Hal ini menurut Heri disebabkan oleh semakin bekurangnya pasokan susu yang dikirim peternak, karena harga susu segar yang masij berkisar pada angka Rp 5.000,-/liter.
 
"Dengan mengolah susu yang dipasok per petani, KPBS bermaksud memberi nilai tambah pada produk susu, sehingga margin keuntungan susu pun bisa naik menjadi 5p%, dibanding dengan hanya menjual susu segar steril yang marginnya hanya 10%" ungkap Heri.
 
Saat ini, produk olahan susu KPBS, dipasarkan di daerah Jawa Barat dan DKI Jakarta. 
 
Kepada Ridwan Kamil, para pengurus KPBS dan peternak sapi mengharapkan agar Kang Emil, mengawal regulasi terkait stabilitas harga susu, jika ia terpilih sebagai gubernur.
 
Kang Emil pun berjanji saat terpilih sebagai gubernur, ia akan melakukan inovasi di bidang regulasi agar harga susu peternak bisa lebih tinggi. "Idealnya harga susu yang diterima peternak adalah sebesar Rp 6-7 ribu perliter.
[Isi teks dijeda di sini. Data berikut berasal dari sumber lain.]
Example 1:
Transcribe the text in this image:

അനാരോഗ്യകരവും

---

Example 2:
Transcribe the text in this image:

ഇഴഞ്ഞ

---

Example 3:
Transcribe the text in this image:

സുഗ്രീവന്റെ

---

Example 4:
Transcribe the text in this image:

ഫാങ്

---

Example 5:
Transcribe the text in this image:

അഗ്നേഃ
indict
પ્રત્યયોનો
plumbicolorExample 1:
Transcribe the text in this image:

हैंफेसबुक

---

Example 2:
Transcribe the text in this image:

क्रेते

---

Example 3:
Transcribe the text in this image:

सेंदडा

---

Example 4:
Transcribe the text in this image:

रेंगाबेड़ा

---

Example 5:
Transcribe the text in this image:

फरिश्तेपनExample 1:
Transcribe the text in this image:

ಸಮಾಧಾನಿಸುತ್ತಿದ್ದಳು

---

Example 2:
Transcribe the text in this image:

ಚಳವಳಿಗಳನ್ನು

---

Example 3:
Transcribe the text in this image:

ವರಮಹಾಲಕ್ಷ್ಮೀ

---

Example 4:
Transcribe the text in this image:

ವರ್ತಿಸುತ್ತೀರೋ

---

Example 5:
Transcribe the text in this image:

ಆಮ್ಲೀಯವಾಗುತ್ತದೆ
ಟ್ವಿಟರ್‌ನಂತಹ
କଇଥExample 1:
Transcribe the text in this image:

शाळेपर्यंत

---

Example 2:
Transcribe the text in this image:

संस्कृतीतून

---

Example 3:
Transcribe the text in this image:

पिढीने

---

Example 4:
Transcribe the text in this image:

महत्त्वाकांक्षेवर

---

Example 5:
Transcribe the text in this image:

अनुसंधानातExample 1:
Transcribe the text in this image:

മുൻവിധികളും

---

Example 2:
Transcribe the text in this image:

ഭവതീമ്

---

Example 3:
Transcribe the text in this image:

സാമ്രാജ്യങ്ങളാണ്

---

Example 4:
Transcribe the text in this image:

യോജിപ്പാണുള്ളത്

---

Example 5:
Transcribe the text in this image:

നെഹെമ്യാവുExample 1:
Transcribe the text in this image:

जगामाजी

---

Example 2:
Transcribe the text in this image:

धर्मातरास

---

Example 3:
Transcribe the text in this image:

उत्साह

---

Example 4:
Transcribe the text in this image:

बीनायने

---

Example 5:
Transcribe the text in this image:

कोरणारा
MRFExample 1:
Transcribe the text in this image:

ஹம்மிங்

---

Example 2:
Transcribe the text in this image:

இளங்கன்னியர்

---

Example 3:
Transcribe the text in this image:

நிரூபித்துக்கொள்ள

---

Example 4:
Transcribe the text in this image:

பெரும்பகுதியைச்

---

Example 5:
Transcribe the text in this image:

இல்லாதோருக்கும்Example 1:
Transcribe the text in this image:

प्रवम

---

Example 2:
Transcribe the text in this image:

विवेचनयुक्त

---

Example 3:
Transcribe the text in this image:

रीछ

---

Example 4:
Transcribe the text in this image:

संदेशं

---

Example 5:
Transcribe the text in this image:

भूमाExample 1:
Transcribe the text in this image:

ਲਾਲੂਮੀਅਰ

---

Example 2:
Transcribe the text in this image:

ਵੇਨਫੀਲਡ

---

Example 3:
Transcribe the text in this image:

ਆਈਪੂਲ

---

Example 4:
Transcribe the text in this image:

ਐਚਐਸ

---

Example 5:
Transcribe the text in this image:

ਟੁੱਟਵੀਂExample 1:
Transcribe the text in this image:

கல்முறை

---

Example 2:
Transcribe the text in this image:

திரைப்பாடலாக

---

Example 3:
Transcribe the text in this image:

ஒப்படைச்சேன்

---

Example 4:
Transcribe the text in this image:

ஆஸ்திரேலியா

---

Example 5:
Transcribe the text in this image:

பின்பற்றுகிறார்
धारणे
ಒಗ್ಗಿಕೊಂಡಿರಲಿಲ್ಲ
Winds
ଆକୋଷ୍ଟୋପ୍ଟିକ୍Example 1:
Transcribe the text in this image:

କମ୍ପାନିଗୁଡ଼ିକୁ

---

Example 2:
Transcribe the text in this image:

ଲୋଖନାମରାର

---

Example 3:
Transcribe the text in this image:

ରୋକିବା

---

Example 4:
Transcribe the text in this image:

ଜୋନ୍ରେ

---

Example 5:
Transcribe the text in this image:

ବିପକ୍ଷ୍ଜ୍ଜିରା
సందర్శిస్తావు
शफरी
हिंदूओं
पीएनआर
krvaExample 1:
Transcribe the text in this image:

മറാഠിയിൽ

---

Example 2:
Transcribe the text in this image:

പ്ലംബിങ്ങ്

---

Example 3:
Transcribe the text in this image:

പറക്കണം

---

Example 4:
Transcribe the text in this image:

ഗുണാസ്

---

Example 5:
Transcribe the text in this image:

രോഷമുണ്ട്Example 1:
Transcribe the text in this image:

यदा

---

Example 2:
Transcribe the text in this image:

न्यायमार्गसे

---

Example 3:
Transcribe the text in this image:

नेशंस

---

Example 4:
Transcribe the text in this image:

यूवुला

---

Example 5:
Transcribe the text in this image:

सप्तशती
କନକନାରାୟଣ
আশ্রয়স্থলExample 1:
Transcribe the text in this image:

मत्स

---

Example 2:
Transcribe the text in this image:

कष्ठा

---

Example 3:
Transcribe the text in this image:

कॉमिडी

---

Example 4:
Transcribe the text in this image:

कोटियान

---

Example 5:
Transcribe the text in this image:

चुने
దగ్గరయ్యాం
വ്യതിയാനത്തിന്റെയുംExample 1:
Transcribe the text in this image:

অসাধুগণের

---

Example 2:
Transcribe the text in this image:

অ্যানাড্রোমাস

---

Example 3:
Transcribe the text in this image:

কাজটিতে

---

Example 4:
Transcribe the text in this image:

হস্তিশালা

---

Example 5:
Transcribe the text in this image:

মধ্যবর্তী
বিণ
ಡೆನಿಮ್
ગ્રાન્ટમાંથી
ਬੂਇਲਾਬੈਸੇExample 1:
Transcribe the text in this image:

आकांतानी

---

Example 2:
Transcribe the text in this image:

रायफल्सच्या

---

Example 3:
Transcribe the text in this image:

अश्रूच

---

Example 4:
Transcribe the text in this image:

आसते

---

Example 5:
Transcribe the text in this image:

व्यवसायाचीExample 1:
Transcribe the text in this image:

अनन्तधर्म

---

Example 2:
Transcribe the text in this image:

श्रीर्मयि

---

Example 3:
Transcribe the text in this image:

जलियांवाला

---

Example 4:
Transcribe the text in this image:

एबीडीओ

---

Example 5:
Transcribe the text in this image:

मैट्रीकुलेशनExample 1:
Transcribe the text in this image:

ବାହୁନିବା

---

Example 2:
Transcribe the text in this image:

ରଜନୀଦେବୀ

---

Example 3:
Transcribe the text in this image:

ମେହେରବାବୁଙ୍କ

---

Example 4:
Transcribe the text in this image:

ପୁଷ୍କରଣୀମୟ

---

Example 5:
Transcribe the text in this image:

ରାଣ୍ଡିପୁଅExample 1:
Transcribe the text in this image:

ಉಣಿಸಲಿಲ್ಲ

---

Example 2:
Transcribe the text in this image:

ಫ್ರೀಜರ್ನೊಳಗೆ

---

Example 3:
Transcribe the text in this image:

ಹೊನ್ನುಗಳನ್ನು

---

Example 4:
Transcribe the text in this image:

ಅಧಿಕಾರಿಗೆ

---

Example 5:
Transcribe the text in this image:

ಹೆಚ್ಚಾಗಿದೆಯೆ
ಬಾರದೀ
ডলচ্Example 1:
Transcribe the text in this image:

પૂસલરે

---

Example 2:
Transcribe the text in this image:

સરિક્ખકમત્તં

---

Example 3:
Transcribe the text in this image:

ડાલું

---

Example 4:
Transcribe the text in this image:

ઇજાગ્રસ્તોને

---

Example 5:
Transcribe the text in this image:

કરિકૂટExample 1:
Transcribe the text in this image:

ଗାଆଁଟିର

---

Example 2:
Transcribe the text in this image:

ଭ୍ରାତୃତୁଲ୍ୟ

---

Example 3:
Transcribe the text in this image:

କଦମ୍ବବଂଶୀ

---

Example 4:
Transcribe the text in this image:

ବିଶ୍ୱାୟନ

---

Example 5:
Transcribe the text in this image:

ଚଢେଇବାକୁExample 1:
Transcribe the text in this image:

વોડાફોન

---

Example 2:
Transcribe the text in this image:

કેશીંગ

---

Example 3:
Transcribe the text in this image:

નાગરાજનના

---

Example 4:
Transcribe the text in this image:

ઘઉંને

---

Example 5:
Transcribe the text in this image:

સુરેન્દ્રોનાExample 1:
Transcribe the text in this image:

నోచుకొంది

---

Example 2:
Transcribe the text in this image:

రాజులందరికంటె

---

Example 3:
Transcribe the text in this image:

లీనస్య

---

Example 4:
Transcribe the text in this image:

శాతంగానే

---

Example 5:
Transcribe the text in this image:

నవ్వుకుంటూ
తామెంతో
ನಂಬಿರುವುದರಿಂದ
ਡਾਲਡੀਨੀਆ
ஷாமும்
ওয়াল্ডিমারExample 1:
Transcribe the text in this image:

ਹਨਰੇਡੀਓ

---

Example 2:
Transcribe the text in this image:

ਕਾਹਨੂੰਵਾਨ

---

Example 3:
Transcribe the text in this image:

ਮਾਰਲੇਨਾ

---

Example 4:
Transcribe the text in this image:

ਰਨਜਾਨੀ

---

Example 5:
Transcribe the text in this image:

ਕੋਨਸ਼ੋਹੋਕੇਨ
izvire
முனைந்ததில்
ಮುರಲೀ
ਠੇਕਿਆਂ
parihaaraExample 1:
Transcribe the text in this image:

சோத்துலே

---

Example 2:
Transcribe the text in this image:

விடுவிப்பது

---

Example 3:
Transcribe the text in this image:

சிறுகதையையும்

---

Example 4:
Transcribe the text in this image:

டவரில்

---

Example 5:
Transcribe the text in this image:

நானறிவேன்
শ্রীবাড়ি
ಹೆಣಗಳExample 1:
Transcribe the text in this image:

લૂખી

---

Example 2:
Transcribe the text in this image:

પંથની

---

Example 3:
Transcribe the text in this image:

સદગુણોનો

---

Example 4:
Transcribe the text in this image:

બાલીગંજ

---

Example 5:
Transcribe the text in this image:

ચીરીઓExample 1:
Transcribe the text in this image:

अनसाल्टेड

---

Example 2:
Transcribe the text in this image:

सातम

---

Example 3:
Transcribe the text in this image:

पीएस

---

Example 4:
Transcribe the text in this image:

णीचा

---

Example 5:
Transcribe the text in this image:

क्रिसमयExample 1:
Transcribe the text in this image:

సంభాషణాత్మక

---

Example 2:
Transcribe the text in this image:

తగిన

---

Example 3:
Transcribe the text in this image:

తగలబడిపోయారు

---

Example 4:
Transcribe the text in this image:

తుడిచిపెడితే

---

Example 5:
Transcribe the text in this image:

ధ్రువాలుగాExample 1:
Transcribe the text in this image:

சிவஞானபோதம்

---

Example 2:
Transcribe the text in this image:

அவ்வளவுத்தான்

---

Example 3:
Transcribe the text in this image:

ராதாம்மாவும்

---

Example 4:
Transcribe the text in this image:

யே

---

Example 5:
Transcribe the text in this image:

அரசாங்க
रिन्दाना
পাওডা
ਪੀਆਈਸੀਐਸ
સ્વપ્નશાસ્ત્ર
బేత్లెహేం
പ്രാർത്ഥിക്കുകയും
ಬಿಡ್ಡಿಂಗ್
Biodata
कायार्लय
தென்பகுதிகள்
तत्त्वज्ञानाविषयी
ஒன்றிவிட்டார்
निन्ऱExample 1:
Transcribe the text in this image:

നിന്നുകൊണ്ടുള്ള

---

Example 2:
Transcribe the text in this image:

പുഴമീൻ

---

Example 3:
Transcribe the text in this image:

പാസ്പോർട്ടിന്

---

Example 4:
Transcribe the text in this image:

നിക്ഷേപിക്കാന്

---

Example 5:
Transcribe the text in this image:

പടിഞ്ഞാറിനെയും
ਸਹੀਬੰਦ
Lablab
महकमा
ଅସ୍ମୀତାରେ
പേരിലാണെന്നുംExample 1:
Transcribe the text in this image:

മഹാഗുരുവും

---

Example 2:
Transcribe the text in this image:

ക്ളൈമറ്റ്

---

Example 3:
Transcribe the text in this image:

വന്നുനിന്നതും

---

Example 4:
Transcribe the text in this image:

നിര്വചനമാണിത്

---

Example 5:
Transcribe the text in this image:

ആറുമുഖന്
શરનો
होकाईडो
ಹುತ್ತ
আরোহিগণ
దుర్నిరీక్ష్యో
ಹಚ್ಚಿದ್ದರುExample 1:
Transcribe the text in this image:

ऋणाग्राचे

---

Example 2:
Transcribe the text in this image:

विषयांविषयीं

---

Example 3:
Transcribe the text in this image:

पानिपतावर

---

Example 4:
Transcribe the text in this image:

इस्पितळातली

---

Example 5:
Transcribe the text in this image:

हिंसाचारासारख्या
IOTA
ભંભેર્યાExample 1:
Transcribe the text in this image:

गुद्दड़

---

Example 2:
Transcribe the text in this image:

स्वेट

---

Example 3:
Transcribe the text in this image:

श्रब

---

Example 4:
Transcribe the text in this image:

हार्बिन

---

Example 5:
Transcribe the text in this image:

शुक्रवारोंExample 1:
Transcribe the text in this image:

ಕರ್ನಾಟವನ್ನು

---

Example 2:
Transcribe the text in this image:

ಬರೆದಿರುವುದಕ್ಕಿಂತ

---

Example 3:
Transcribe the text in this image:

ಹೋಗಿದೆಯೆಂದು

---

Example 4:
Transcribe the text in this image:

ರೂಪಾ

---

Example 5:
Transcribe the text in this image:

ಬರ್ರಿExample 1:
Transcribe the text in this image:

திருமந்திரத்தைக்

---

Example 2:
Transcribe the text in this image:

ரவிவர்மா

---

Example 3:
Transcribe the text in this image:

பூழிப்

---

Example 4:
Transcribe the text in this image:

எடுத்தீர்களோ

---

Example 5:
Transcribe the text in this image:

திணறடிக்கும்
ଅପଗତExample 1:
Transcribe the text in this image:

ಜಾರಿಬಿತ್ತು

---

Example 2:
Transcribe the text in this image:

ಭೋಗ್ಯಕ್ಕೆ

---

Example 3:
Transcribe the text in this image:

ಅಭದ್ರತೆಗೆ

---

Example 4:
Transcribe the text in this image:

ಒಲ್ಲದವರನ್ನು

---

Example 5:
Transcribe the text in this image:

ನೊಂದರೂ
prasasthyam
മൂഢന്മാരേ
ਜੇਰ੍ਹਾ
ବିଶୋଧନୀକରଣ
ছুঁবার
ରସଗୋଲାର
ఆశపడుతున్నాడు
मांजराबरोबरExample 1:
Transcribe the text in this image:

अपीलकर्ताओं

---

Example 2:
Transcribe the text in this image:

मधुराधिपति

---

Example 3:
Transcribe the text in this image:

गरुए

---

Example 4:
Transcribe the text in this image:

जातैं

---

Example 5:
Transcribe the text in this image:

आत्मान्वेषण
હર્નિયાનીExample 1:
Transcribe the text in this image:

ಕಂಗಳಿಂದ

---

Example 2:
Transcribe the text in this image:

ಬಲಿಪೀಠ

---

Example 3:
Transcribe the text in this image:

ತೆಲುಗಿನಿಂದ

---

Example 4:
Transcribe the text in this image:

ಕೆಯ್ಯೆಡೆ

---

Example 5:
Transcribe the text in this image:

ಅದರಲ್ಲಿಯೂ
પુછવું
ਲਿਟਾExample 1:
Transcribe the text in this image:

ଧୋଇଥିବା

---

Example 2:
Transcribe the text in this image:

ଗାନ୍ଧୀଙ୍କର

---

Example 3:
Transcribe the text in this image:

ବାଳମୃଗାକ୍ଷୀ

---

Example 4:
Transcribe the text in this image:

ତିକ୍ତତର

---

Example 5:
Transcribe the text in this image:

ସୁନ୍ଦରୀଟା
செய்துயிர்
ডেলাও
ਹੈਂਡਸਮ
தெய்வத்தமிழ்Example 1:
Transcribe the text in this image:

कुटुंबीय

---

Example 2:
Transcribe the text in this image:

Angka ini dapat meningkatkan kesejahteraan peternak," ungkapnya.
 
Selain itu, Kang Emil juga menawarkan model kerjasama dimana sapi disiapkan oleh perusahaan besar, namun pengelolaannya dilakukan oleh petani dengan skema bagi hasil. 
 
Meski demikian, skema ini harus didasarkan pada skala ekonomi dan dibangun berdasarkan konsep dan sistem pengelolaan yang jelas. "Jika petani dapat mengelola sapi perah hingga 10 ekor per peternak, insya allah ini akan mendatangkan pendapatan ke petani hingga Rp 8 juta perbulan, yang seharusnya bisa membuat peternak susu sejahtera," tegasnya. 
 
Menurut Heri, tiga kecamatan di kabupaten Bandung yaitu  Pangalengan, Pacet, dan Kertasari sebenarnya mampu menampung dan mengelola hingga 35 ribu ekor sapi. "Saat ini sapi yang diternak di tiga kecamatan tersebut masih sekitar 11 ribu ekor, jadi peluangnya masih terbuka," pungkasnya.


(Anugrah)



Redaksi menerima kiriman berita/video/foto amatir melalui email terbitonline[at]gmail.com , disertai dengan biodata lengkap. Kiriman Berita/video/foto akan melalui proses moderasi.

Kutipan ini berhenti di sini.